Bela Fleck & Edgar Meyer


Chicago Tribune

Tuesday, October 16, 2001

News & Reviews

Music Review


FLECK, MEYER RESET BAR FOR BANJO, BASS

By David Royko

After the standing ovation for Bela Fleck's and Edgar Meyer's performance of Paganini's "Moto Perpetuo" Sunday evening at College of DuPage's McAninch Arts Center, a woman in the front row called out to the stage, "That was really good!" With a smile, Fleck said, "It hurt me deeply." Though the audience laughed, one had to wonder if the banjoist was joking. So difficult was the musical feat that it actually stretched Fleck to--if not beyond--the limits of what is possible from the banjo's fretboard.


To see Fleck struggling for victory over a musical challenge spoke not just to his unique talents, but his unsurpassed musical ambition. It has been more than two decades since Fleck appeared on the music scene, immediately reinventing the vocabulary of the banjo, first in bluegrass and newgrass, then jazz, rock, pop and world music. As immense as his abilities, he has also made it look easy.


So Fleck has set the bar higher still, and Sunday he had bassist Meyer to assist in the ascent. Meyer is another musician who has considered his instrument's perceived limitations as lines drawn in the sand, waiting for dares and double dares. Like Fleck, his technique long ago reached the point where one forgets about the instrument, hearing only the music--no small accomplishment on bass--or banjo.
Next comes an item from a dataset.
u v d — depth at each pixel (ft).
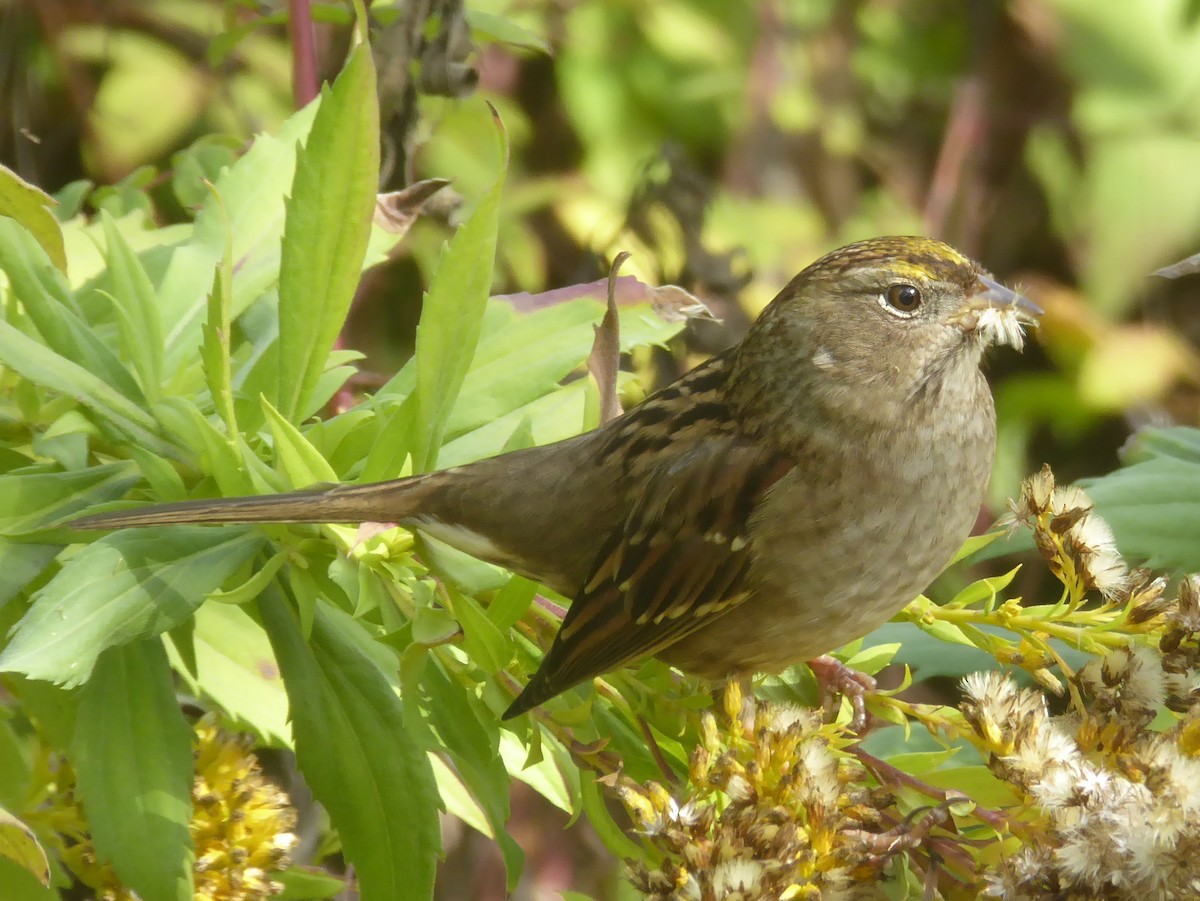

The program mixed classical miniatures by the likes of Scarlatti, Tchaikovsky and J.S. Bach with original compositions and improvisations. While the "classical" pieces were dispatched with beauty and an impressive range of expression, it was the pair's original material that delivered the transcendent moments.


Meyer is becoming a major player in the world of classical composition, and one of his primary strengths is in creating music that is well crafted and challenging, yet instantly appealing, which also describes Fleck's writing. The duo revisited numbers from prior collaborations, but more recent pieces, several untitled, displayed a deepening sense of focus and wider range of techniques.


One that did have a title, Meyer's "Pile Up," straddled quirky humor with invigorating improvising, providing one of the high points. The title, incidentally, comes from a joke in the series of children's books, "Captain Underpants." In the realm of "serious" composition, that must be a first.


Perhaps the most revealing sequence came with Fleck's unaccompanied piece, or more accurately, medley. The nearly full house would have been forgiven for assuming his ingenious embellishments on "The Star-Spangled Banner" would lead into further patriotic tunes, but Fleck followed the tribute to America with music by bluegrass icon Earl Scruggs before moving into yet more Bach. That the collection of disparate themes and styles melded into a unified whole reflected Fleck's brilliance, his mind able to hear connections otherwise unimagined.